==== TEXT PASSAGE

Ablation of Individual Components (DreamOmni Bench - Single/Multi Subject)

Method R-DINO↑ Face-S↑ mIoU↑ EPE↓
w/o Cond-Aware 3D RoPE (Single Subject) 0.139 0.039 0.274 30.22
w/o Group & Role Emb. (Multi Subject) 0.503 0.289 0.459 20.69
w/o Hierarchical BBox Inject. (Multi Subject) 0.510 0.269 0.289 25.56
Ours Stage 1 (Multi Subject) 0.506 0.287 0.532 6.80
w/o LIReFL (Multi Subject) 0.512 0.316 0.556 6.29
Ours Full (Multi Subject) 0.524 0.329 0.570 6.08

User Study (Joint Subject + Motion vs. DreamVideo-2)

Dimension DreamVideo-2 Ours
Subject Fidelity 22.4% 77.6%
Motion Consistency 18.3% 81.7%
Overall Quality 10.8% 89.2%

Key Findings

  • DreamVideo-Omni with 1.3B parameters outperforms the 14B Wan-Move in motion control, demonstrating extreme parameter efficiency.

========
==== THE DATA

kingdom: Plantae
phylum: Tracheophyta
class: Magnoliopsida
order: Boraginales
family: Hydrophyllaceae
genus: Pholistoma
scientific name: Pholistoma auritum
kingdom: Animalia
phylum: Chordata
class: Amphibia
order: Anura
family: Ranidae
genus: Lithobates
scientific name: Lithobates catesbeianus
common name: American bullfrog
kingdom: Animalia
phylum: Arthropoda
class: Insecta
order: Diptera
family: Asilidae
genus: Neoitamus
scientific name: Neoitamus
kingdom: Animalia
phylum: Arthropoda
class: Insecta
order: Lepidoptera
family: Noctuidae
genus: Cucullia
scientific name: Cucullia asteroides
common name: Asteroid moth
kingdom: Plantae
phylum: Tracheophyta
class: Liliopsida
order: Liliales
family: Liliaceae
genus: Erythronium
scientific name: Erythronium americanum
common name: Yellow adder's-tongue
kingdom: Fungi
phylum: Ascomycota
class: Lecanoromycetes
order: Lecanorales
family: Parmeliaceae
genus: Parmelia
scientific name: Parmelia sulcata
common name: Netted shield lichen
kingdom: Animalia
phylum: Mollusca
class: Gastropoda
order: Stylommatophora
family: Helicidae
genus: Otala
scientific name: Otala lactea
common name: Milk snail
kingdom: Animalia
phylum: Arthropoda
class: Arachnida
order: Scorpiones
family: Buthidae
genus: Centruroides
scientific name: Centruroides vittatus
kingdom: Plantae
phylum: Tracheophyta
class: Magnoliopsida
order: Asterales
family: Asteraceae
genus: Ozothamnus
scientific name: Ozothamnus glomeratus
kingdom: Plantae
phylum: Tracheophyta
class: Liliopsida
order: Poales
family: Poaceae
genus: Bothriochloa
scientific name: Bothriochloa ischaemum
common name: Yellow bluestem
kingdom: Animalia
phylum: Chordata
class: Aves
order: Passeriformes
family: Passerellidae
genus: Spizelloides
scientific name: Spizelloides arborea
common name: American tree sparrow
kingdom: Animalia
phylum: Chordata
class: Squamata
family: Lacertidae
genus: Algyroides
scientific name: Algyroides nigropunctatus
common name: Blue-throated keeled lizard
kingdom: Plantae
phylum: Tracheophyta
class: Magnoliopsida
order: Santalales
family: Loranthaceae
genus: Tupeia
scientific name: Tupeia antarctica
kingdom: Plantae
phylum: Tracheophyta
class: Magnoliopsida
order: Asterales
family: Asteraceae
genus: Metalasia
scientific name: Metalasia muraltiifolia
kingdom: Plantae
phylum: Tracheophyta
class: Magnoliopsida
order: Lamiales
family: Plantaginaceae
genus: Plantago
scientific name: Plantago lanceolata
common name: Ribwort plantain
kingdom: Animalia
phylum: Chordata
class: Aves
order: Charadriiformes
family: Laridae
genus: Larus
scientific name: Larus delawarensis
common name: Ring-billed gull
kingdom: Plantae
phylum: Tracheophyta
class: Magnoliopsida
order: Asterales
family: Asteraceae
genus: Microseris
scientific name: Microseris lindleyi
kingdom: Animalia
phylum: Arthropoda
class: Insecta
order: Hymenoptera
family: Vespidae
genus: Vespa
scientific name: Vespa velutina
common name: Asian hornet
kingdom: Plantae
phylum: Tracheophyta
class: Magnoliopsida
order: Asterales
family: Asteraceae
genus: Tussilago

========

EXERCISE A:
In the DreamVideo-Omni results text above, what percentage did DreamVideo-Omni receive for Overall Quality in the user study against DreamVideo-2?
EXERCISE B:
Continue the DreamVideo-Omni results text above from its last line.

ANSWER AREA A:
89.2%

ANSWER AREA B:
  • Removing Condition-Aware 3D RoPE causes training collapse, proving it is a foundational component of the framework.
  • After removing Hierarchical BBox Injection, the multi-subject mIoU drops from \(0.532\) to \(0.289\), proving that multi-layer injection is indispensable.
  • LIReFL steadily improves all identity preservation metrics without compromising motion control accuracy.
  • The framework exhibits the emergence of zero-shot I2V generation and first-frame conditional trajectory control capabilities (despite being trained only on T2V).

Highlights & Insights

  1. Explicit Binding of Control Signals: Group + Role Embedding binds \(\langle\text{subject, bbox, trajectory}\rangle\) into structured triplets, fundamentally solving the multi-subject ambiguity problem with a clear and effective approach.
  2. Latent Space Reward Learning: The VDM-based LIRM calculates rewards directly in the latent space, avoiding VAE decoding overhead. It is motion-aware, making it more suitable for video scenarios than CLIP/DINO.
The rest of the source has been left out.